The rapid spread of the Ebola virus has captured news headlines worldwide. Considered the worst health crisis of the 21st century, epidemiologists and health workers are scrambling to find ways to contain the West Africa outbreak.
With approximately 10,000 confirmed cases and a death toll of almost 4,900 and rising, time is of the essence. Health workers must have the ability to track trends in a timely and speedy manner, and it appears that Big Data has the potential to move fast enough to mitigate and even completely eradicate the Ebola scourge from spreading further.
What is Big Data
Big Data consists of large amount of data so broad that it includes anything that can be found online and via mobile devices. It covers data gleaned from financial data to tweets, blog posts, emails, videos, to text messages. Because the data is so vast, traditional software tools fall short in making any meaningful analysis, so it requires techniques and analytical tools specifically made for its use.

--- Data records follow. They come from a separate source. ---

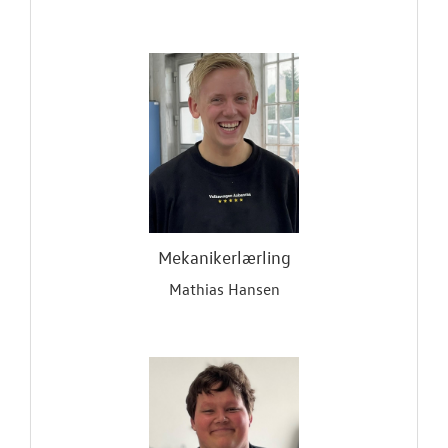
Mekanikerlærling
Mathias Hansen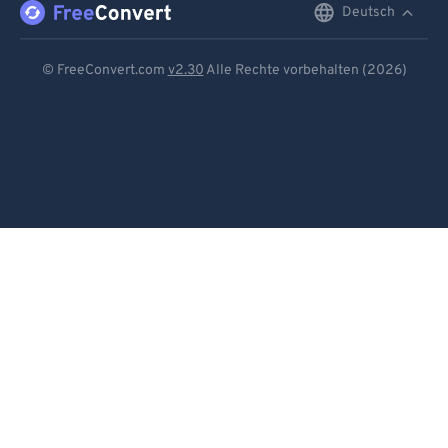
Deutsch
English
Deutsch
© FreeConvert.com
v2.30
Alle Rechte vorbehalten (2026)
Español
Français
Português
Italiano
Dutch
日本語
简体中文
繁體中文
한국어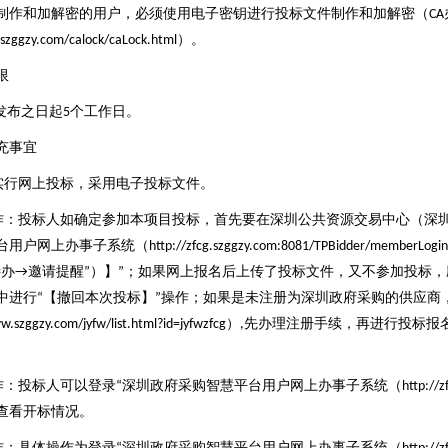
制作和加解密的用户，必须使用电子密钥进行投标文件制作和加解密（
CA
）。
szggzy.com/calock/caLock.html
限
发布之日起
个工作日。
5
充事宜
实行网上投标，采用电子投标文件。
作：投标人如确定参加本项目投标，首先要在深圳公共资源交易中心（深
台用户网上办事子系统（
http://zfcg.szggzy.com:8081/TPBidder/memberLogin
待办
邀请提醒
）】
；如果网上报名后上传了投标文件，又不参加投标，
→
”
”
中进行
【撤回本次投标】
操作；如果是未注册为深圳政府采购的供应商
“
”
）
先办理注册手续，再进行投标报
w.szggzy.com/jyfw/list.html?id=jyfwzfcg
,
。
作：投标人可以登录
深圳政府采购智慧平台用户网上办事子系统（
“
http://
查看开标情况。
作：具体操作为登录
深圳政府采购智慧平台用户网上办事子系统（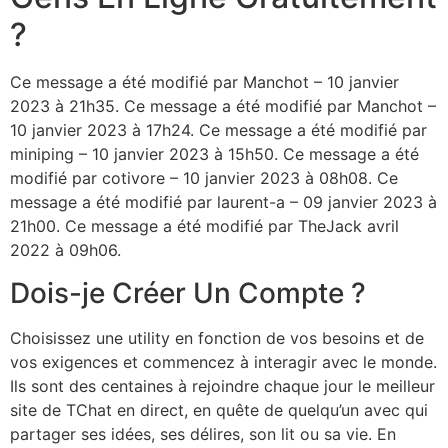
?
Ce message a été modifié par Manchot – 10 janvier
2023 à 21h35. Ce message a été modifié par Manchot –
10 janvier 2023 à 17h24. Ce message a été modifié par
miniping – 10 janvier 2023 à 15h50. Ce message a été
modifié par cotivore – 10 janvier 2023 à 08h08. Ce
message a été modifié par laurent-a – 09 janvier 2023 à
21h00. Ce message a été modifié par TheJack avril
2022 à 09h06.
Dois-je Créer Un Compte ?
Choisissez une utility en fonction de vos besoins et de
vos exigences et commencez à interagir avec le monde.
Ils sont des centaines à rejoindre chaque jour le meilleur
site de TChat en direct, en quête de quelqu’un avec qui
partager ses idées, ses délires, son lit ou sa vie. En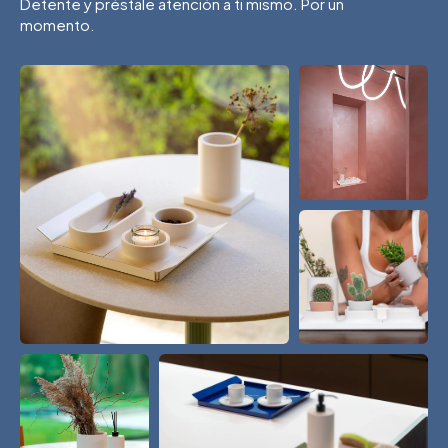
Detente y préstale atención a ti mismo. Por un
momento.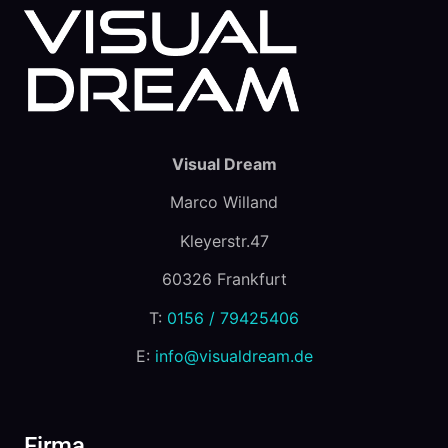
Visual Dream
Marco Willand
Kleyerstr.47
60326 Frankfurt
T:
0156 / 79425406
E:
info@visualdream.de
Firma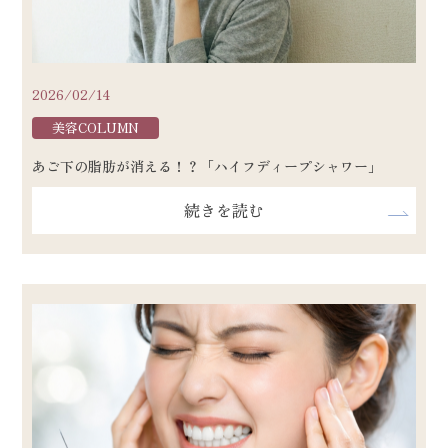
2026/02/14
美容COLUMN
あご下の脂肪が消える！？「ハイフディープシャワー」
続きを読む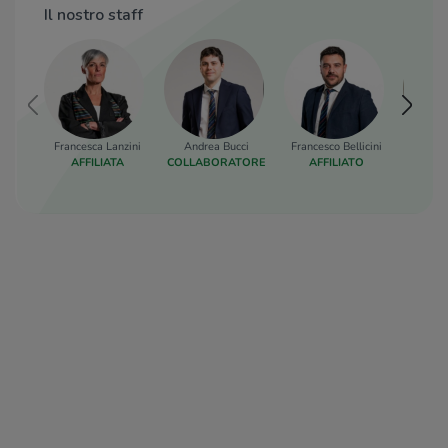
Il nostro staff
Francesca Lanzini
Andrea Bucci
Francesco Bellicini
Aless
AFFILIATA
COLLABORATORE
AFFILIATO
COORD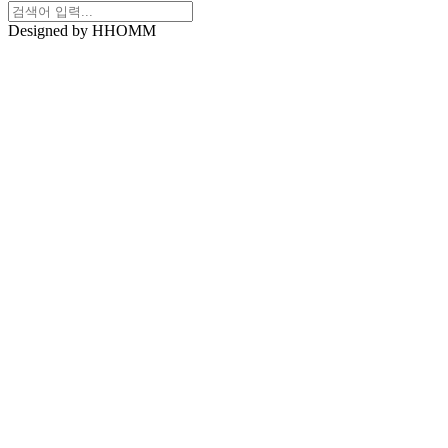
Designed by HHOMM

Health organizations usually rely on survey and census to collate meaningful data that will allow them to monitor the lifespan of a disease. Information has to be gathered from hospitals, schools, or clinics and not real time data, which makes it more challenging to identify outbreaks before they got out of hand. Big Data has the potential to change that.
Stopping an Epidemic
Harvard’s Healthmap is an example of such a system that uses Big Data techniques to detect public health threats. By mining data from news articles, blog posts, social media and other informal media, it is widely credited for its ability to flag the Ebola outbreak nine days before the World Health Organization issued its formal statement and first warning on March 19, 2014.
Big Data analysis was also employed in tracking the recent malaria outbreaks in Kenya and Namibia, while the spread of the Mexican swine flu virus was successfully monitored in 2009 using the same technology. Researchers and aid workers also relied on Big Data, particularly information from cellphone data records (CDR), to implement the best plan of action to deal with the 2010 Haiti cholera epidemic.
Cellphones and Big Data
Mobile phone records, specifically CDRs, have the biggest potential help contain the Ebola crisis. By using real-time information from CDRs, health workers have the ability to see where people are going and track population movement to make accurate conclusions as to where the next outbreak might likely occur. Having this information at hand is crucial in deciding where limited resources will be dispatched, and which areas need help the most. The most glaring challenge, however, is that many West Africans do not own a cellphone. Nevertheless, limited but accurate information is better than stale, outdated data.
The huge benefit that Big Data has had and its potential to fight the Ebola crisis is widely recognized by epidemiologists, health organizations, and the private sector. Proof of this can be seen from the multimillion donations made by Mark Zuckerberg and the Bill and Melinda Gates Foundation, to philanthropist Paul Allen (who pledged $100 Million).
Microsoft is allowing Ebola researchers to take advantage the cloud computing platform Azure for research and, hopefully, to find a cure. The IMF proposed to pour in $127 Million to aid countries in their fight against Ebola, and the EU has earmarked €24.4 million from their budget to fund Ebola research.
However the public sector has yet to catch up: too many public health infrastructures are underfunded, mobile phone companies are reluctant to provide CDR over privacy concerns, and decision makers need to properly coordinate with health workers in implementing fast solutions when it’s needed, as needed. The bureaucratic red tape need to be resolved, and once everyone works from the same page and see these benefits, the unlimited potential that Big Data can provide can be unlocked, and everyone benefits.